Furthermore, the data in the tunnels are encrypted and protected with Public Key Authentication. The tunnels themselves are connected via a cloud matchmaker service that randomly selects a port to connect the gateways between applications when access is requested.

Randomly generating these ports, closing them for hidden transmissions, and transporting the data between gateways via User Datagram Protocol (as opposed to the more widely used Transmission Control Protocol) makes it so even other users on the network won’t know applications or servers are remotely connected.

Secure AI Anywhere

According to 451 Research Chief Analyst Eric Hanselman, “What’s happening is that work applications have been scattering themselves to the four winds for a while.”

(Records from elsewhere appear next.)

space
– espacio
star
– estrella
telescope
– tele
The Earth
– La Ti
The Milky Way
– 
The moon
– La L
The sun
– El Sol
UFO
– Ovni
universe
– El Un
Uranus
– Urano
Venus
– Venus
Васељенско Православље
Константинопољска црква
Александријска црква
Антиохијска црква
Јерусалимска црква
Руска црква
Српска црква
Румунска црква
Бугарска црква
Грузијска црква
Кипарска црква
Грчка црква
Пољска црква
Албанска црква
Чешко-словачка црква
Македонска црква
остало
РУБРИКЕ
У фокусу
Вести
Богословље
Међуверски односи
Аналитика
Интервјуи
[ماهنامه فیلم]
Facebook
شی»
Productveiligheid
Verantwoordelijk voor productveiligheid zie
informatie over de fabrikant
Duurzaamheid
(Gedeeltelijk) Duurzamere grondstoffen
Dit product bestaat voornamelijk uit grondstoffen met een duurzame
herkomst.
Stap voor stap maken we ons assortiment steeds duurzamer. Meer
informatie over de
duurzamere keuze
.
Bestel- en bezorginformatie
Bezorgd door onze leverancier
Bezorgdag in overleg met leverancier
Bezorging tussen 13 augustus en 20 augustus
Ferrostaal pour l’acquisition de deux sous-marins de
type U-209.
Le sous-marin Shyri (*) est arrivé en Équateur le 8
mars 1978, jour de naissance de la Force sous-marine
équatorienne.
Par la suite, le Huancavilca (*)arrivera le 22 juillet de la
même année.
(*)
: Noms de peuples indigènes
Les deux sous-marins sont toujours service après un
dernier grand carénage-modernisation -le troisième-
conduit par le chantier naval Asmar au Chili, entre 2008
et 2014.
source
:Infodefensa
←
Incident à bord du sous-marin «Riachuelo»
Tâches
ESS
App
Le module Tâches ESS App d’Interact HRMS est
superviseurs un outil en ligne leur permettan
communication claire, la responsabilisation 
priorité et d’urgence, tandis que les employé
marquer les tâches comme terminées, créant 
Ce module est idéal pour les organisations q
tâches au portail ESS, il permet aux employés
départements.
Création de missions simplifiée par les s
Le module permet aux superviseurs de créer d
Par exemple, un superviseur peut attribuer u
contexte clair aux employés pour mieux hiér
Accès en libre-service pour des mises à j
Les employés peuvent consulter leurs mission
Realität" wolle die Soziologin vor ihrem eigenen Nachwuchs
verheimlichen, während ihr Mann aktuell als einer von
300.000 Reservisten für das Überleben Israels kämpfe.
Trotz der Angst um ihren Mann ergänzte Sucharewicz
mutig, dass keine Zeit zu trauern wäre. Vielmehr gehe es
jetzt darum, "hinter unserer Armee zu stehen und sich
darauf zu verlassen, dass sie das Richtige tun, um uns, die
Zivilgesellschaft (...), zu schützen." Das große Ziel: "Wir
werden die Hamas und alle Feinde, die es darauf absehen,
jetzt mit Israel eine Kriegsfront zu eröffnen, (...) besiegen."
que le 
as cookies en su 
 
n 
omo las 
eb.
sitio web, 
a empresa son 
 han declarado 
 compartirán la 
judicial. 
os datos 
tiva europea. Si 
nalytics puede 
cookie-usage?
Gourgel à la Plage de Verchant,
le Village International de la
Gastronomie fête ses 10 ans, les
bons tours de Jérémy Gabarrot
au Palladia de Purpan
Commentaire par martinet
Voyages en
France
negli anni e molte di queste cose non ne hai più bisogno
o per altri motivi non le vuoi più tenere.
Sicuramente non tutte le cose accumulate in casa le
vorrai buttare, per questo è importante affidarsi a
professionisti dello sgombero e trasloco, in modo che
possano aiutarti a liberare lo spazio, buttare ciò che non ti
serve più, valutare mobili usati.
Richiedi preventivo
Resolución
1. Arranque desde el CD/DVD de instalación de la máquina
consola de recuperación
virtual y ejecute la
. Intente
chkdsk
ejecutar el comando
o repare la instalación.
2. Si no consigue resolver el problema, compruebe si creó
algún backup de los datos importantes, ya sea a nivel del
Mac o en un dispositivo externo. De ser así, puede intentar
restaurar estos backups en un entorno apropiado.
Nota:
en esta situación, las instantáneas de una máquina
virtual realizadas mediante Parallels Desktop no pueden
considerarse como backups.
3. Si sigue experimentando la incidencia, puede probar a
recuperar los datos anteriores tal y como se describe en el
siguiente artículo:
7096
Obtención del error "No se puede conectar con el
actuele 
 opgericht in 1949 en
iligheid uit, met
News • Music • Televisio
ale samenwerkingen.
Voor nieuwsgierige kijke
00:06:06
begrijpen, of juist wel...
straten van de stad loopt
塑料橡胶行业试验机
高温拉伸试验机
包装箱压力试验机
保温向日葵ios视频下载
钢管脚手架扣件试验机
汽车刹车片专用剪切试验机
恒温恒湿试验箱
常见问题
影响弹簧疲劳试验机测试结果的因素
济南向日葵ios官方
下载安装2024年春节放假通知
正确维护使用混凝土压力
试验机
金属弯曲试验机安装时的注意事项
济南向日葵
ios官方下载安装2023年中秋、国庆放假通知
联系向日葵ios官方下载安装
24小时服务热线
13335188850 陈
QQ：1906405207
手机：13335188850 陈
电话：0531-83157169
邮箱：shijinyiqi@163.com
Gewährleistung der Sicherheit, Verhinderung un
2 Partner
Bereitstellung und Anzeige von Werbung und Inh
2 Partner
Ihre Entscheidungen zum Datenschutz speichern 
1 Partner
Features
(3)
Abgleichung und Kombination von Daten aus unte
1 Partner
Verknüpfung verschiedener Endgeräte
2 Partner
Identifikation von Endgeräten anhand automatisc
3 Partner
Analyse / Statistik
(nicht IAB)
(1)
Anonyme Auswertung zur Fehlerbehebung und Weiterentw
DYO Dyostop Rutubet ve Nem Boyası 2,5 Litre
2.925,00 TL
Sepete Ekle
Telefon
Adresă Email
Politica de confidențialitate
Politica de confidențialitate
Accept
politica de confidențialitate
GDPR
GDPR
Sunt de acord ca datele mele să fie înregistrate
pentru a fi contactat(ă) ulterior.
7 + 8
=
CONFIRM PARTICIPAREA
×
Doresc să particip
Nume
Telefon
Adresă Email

This sentiment is particularly reflective of mission critical applications of AI, many of which are accessible as services through the cloud. Although traditional perimeter security options are largely regarded as inadequate for such heterogeneous use cases, emergent software defined security options have several means of providing the dynamic positioning, flexibility, and fortifications to protect this data throughout the workplace and today’s distributed settings.

Jelani Harper is an editorial consultant servicing the information technology market, specializing in data-driven applications focused on semantic technologies, data governance and analytics.